*** Opening MATERIAL FOR THIS TASK ***

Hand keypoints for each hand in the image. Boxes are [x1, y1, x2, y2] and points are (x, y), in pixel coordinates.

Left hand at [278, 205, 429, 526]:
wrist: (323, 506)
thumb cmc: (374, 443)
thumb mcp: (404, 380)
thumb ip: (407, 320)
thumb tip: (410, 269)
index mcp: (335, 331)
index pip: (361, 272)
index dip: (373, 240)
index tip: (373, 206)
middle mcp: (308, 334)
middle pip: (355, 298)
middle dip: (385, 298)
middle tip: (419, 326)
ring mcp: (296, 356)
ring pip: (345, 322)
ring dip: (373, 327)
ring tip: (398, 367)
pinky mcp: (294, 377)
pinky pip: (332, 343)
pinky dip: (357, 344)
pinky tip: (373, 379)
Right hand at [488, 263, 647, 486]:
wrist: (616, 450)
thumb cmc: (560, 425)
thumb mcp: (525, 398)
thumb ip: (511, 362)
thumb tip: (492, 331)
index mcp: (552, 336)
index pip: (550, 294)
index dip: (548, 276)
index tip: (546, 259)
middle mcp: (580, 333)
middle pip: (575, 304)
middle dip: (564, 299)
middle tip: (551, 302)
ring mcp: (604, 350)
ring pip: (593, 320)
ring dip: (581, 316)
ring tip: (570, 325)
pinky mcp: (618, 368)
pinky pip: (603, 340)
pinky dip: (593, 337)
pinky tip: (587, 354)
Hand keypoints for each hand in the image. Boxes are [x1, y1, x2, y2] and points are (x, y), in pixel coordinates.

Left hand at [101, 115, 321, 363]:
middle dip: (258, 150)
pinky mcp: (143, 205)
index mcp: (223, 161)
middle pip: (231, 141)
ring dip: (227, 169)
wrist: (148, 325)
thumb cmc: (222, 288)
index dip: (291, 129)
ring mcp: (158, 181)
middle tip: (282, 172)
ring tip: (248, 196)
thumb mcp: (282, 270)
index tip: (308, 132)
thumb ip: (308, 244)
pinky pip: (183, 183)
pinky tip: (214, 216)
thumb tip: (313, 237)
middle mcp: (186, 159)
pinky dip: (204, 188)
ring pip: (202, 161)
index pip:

*** Closing MATERIAL FOR THIS TASK ***

**EXERCISE DETAILS:** If a line of the records above contains the word "index", count it; give only the total.

**EXERCISE RESPONSE:** 12